Sep 25, 2011, 10:52 p.m.
European Economic and Monetary Affairs Commissioner Olli Rehn addresses a news conference on the interim economic forecast at the EU Commission headquarters in Brussels September 15, 2011. REUTERS/Thierry Roge

By Dina Kyriakidou and Dan Flynn

WASHINGTON (Reuters) - European policymakers began working on new ways to stop fallout from Greece's near-bankruptcy from inflicting more damage on the world economy after stinging criticism for failing to stem the debt crisis.

After a weekend of being told by the United States, China and other countries that they must get more aggressive in their crisis response, European officials focused on ways to beef up their existing 440 billion-euro rescue fund.

Deep differences remained over whether the European Central Bank should commit more of its massive resources to shoring up Europe's banks and help struggling euro zone member countries.

Shares and the euro fell in Asia on Monday as investors reacted cautiously to the weekend news. Financial markets have plunged in recent weeks on concerns about the ability of Europe to get a grip on the crisis.

U.S. Treasury chief Timothy Geithner, in unusually blunt comments, said the risks from Europe were enormous.

"The threat of cascading default, bank runs, and catastrophic risk must be taken off the table," he said in speech to the International Monetary Fund on Saturday.

Europe came under more pressure on Sunday when a top IMF official said the ECB was the only player big enough to "scare" financial markets, which have punished many euro zone members.

"The ECB is the only agent that can really scare the markets," Antonio Borges, the IMF's top official for Europe, told top economic policymakers from around the world.

However, Germany and many top officials within the ECB itself are wary about the central bank being drawn more deeply into supporting Greece and other debt-stricken states.

"It is not helpful that we have an avalanche of new proposals every week," ECB Governing Council member Ewald Nowotny said.
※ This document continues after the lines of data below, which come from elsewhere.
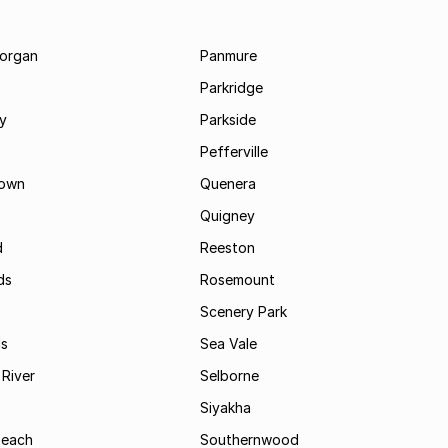
morgan
Panmure
Parkridge
ay
Parkside
Pefferville
own
Quenera
Quigney
d
Reeston
ds
Rosemount
Scenery Park
ls
Sea Vale
River
Selborne
Siyakha
Beach
Southernwood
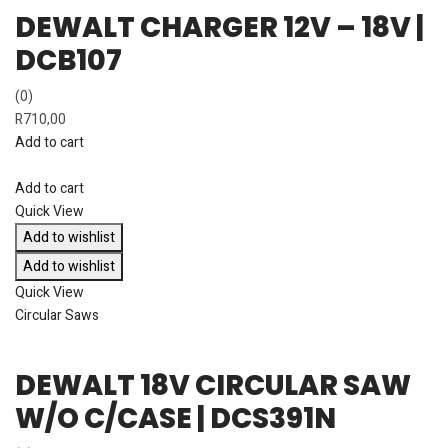
DEWALT CHARGER 12V – 18V |
DCB107
(0)
R
710,00
Add to cart
Add to cart
Quick View
Add to wishlist
Add to wishlist
Quick View
Circular Saws
DEWALT 18V CIRCULAR SAW
W/O C/CASE | DCS391N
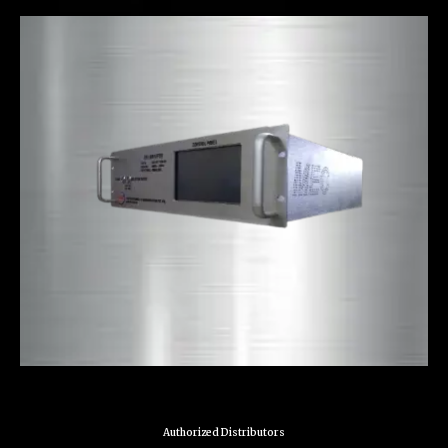
Authorized Distributors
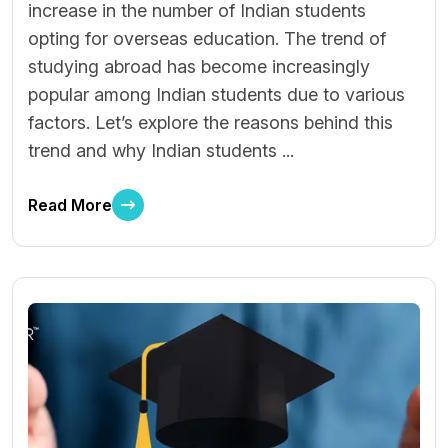
increase in the number of Indian students
opting for overseas education. The trend of
studying abroad has become increasingly
popular among Indian students due to various
factors. Let’s explore the reasons behind this
trend and why Indian students ...
Read More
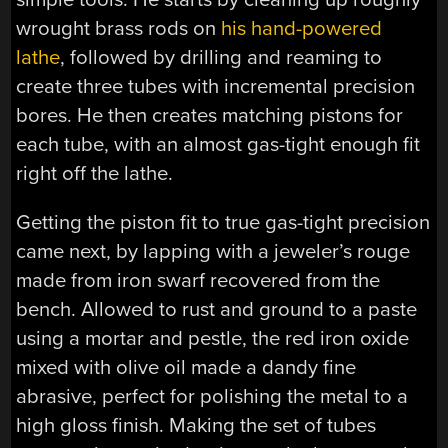
wrought brass rods on
his hand-powered
lathe
, followed by drilling and reaming to
create three tubes with incremental precision
bores. He then creates matching pistons for
each tube, with an almost gas-tight enough fit
right off the lathe.
Getting the piston fit to true gas-tight precision
came next, by lapping with a jeweler’s rouge
made from iron swarf recovered from the
bench. Allowed to rust and ground to a paste
using a mortar and pestle, the red iron oxide
mixed with olive oil made a dandy fine
abrasive, perfect for polishing the metal to a
high gloss finish. Making the set of tubes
Markets fear that European banks could be dragged down by their exposure to Greece and other debt-strapped euro zone nations, and analysts say a bailout fund of around 2 trillion euros would be needed if the crisis spread to Italy and Spain.

A senior European official hinted that kind of firepower was being contemplated.

"We need to find a mechanism where we can turn one euro in the EFSF into five, but there is no decision on how we could do that yet," the official said.

Financial markets signaled some doubts that bolder steps would emerge soon given a lack of details from weekend comments and differences between euro zone leaders.

Ratings agency Standard & Poor's raised further doubts, suggesting that efforts to bolster the rescue fund would potentially trigger ratings downgrades in the euro zone region.

Asian shares trading outside Japan fell 2.3 percent to a 16-month low and the dollar index was up for the fourth session in a row.

"We believe this type of plan would be seen as a credible solution to the crisis," said Warren Hogan, chief economist at ANZ Bank in Sydney.

"However, this plan is still only in the 'rumor' stage, and it may face some tough hurdles in order to be passed by all EU authorities, indeed headlines are already suggesting some German dissent."